I had a case where a woman was a victim of domestic abuse, and I was planning to do her procedure to help her.  However, her story just did not make scientific sense.  I will spare you the details because I would like to keep things with full anonymity here.  I discussed this over with my staff and finally decided that I was going to do the case anyway for two reasons.  First, my first and foremost goal for LFP is to help people.  I don’t think I could live with myself if I made a false judgment and actually wound up not helping someone that I could have.  Second, I believe that when someone comes into my presence for the day that I will change their life.  I know that might sound arrogant to you but it is not coming from that.  I am dismissing my ego.  I am letting that go here.  I know that many people that I encounter in my practice need me and I need to be there for them.

As much as I can help someone do something, I can also help them to see that they don’t need something.  I had a lady who had a perceived physical defect of her lower face (we’ll keep it at that) and had spent a tremendous amount of money already trying to fix the problem.  When I saw her, I couldn’t even begin to fathom the problem that she had because I couldn’t see it.  I asked her, “Have you ever considered the option of NOT doing anything?”  She started to cry for several minutes, and I embraced her.  I felt all of her negative energy and perception start to leave her body.  Helping others in whatever shape or form can be a noble cause and be the ultimate cause for any life. It is a singular purpose for me.

That being said, do we have to live a life of self-abnegation then?  No, in fact, we must start with ourselves.  Dyer talks about first loving yourself and healing yourself before you can do that for those around you.  It is similar to the idea that I presented a few weeks ago from John Maxwell about “leading yourself” first before you can lead others.  You must first help yourself then help others.  Dyer talks about “self respect” which comes from a simple truism, “I love myself”.  This does not mean that we are focused on ego (on the contrary) but a perception of ourselves that is filled with an ideal image of ourselves.  I have tried to stop saying to people, “I’m not perfect” because it goes against our own creation and the perfect image that we should have in our own Creator’s eyes.  Instead I am perfect in the light of my own creation and thereby perfect in how I see myself.

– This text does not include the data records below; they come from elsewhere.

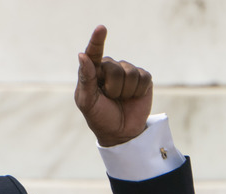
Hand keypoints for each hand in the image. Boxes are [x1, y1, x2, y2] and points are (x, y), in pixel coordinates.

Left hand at [74, 25, 152, 146]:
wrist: (121, 132)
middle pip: (115, 69)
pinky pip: (143, 78)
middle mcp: (110, 68)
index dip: (97, 40)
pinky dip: (138, 91)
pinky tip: (133, 97)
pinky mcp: (143, 78)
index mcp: (93, 71)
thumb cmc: (99, 117)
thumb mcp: (88, 102)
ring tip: (120, 99)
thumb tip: (83, 55)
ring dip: (125, 91)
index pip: (94, 52)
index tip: (101, 29)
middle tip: (110, 99)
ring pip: (130, 73)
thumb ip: (86, 79)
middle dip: (113, 88)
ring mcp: (127, 71)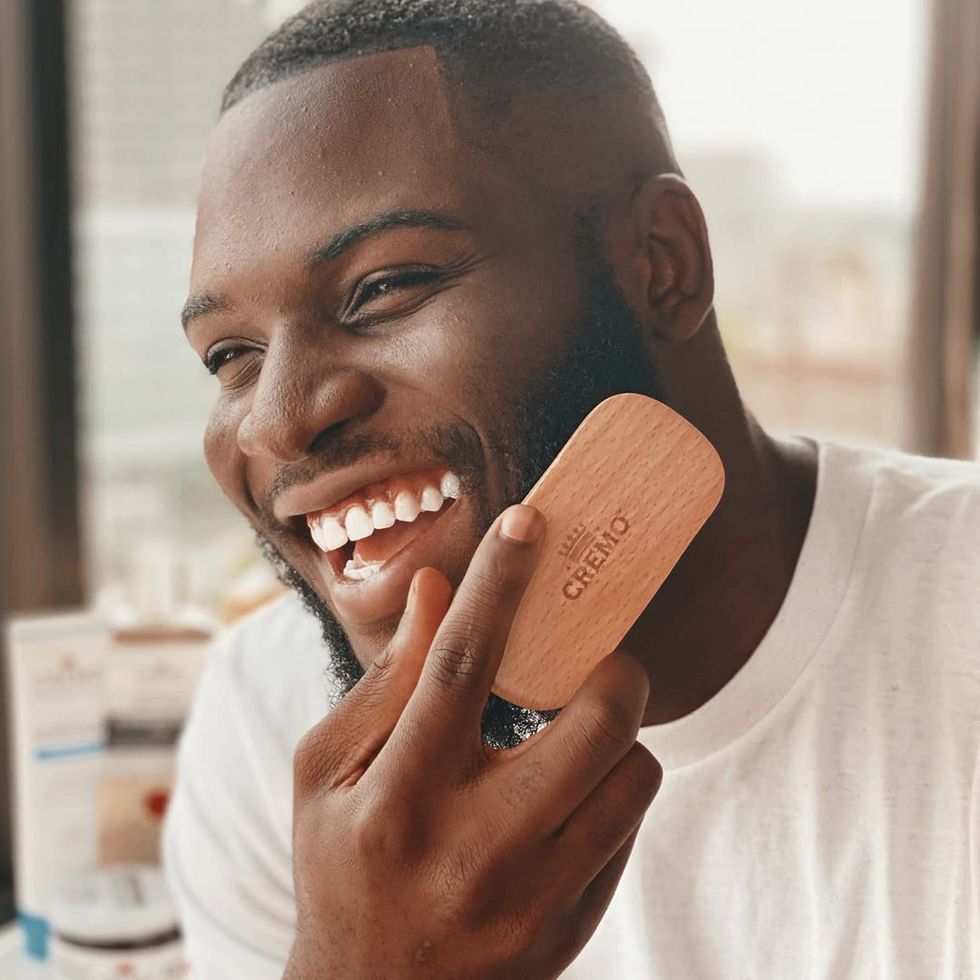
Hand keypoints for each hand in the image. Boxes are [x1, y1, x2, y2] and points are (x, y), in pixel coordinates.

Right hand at [285, 505, 661, 979]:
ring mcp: (534, 898)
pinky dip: (611, 789)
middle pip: (592, 723)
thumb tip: (433, 591)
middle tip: (599, 655)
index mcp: (395, 799)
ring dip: (617, 733)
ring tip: (576, 734)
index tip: (529, 520)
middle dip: (614, 667)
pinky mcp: (573, 926)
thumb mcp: (323, 773)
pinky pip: (629, 828)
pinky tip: (566, 794)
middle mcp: (473, 849)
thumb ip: (383, 682)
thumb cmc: (340, 867)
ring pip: (633, 775)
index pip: (458, 666)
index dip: (498, 582)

When I work on my patients, they understand that I am not trying to make them a perfect human species but to offer them the objective of looking good outside that can reflect their own inner beauty. I think a patient from Arkansas said it best in a testimonial to me:

As the years have rolled by, the man in the mirror had seemed to age more rapidly and less gracefully than I had hoped. I still felt young, active and maybe a bit adventuresome, but the droopy eyes, wrinkles and hollow face did not reflect that. I earnestly wanted to look more like the mental image I had of myself.

One of my greatest concerns before my surgery was that I might be giving a wrong impression of being tired, inattentive or even bored while speaking with friends, family members or patients. (The sagging skin on my eyelids made me look like all of the above most days!) That really bothered me because I never wanted anyone to think I had a haughty attitude or what they had to say was unimportant to me.

With these issues I landed in your office, not at all sure that there was a solution for me that did not involve changing my identity or doing something really radical. I need not have worried. You seem to have understood my concerns better than I did. Your solution addressed all these needs better than I was able to express them.

I am honored to help my dear patients and those patients who are not yet mine to create a beautiful self image that reflects their own inner beauty.  My purpose in life is to help others through as many ways that I can:  plastic surgery, psychotherapy, empathy, listening, and simply put, extending my love to them.